### Material to process

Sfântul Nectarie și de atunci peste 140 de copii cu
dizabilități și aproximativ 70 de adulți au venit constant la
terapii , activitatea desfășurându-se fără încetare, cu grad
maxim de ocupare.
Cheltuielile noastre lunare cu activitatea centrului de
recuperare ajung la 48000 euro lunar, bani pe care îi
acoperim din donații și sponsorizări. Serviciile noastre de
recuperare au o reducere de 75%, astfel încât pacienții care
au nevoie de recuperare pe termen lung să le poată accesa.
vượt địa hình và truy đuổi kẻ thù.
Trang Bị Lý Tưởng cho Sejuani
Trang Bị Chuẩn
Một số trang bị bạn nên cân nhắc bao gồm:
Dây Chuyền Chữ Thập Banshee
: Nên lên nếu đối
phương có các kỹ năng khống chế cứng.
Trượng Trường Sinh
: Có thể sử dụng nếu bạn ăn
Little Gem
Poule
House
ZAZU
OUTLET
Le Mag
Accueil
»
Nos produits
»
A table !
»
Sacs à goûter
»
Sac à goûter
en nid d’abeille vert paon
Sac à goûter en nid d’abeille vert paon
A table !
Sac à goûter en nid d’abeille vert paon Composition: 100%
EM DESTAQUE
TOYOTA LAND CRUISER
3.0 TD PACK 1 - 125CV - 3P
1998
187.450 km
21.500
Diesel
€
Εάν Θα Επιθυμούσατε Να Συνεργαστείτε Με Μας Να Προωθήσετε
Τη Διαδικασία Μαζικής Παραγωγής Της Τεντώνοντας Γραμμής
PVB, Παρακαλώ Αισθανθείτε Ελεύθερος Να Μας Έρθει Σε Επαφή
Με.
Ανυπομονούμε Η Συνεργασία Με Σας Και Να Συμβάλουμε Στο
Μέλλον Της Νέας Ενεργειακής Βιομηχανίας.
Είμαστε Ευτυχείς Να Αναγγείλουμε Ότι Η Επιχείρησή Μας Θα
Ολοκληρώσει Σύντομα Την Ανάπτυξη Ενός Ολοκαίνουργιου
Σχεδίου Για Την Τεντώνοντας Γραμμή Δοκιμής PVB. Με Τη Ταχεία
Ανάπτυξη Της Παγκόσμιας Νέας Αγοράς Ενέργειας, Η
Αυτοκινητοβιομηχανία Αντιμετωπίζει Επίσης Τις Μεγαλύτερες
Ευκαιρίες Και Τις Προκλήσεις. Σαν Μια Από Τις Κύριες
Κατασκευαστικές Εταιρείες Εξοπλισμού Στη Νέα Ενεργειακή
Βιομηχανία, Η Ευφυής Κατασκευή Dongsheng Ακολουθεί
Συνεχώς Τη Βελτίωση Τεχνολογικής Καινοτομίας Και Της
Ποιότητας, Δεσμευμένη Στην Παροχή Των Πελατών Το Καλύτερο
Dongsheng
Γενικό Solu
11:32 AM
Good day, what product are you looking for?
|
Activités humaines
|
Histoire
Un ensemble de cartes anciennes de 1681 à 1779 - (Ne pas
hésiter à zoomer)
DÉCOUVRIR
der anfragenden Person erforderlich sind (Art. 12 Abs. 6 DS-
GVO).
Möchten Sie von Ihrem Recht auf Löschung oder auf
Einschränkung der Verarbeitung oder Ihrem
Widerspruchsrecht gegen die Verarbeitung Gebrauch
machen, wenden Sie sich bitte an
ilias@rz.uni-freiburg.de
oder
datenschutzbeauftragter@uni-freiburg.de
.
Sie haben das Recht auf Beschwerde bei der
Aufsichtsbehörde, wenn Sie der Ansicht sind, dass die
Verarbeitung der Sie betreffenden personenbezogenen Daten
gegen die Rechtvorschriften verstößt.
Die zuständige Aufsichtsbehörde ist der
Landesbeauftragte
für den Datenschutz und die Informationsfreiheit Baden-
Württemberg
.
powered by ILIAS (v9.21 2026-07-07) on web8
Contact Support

######

Exercise requirements —
When a line contains the string "Verarbeitung", copy it from the records.

Written response —
Einschränkung der Verarbeitung oder Ihrem
Widerspruchsrecht gegen die Verarbeitung Gebrauch
Verarbeitung der Sie betreffenden personenbezogenen Daten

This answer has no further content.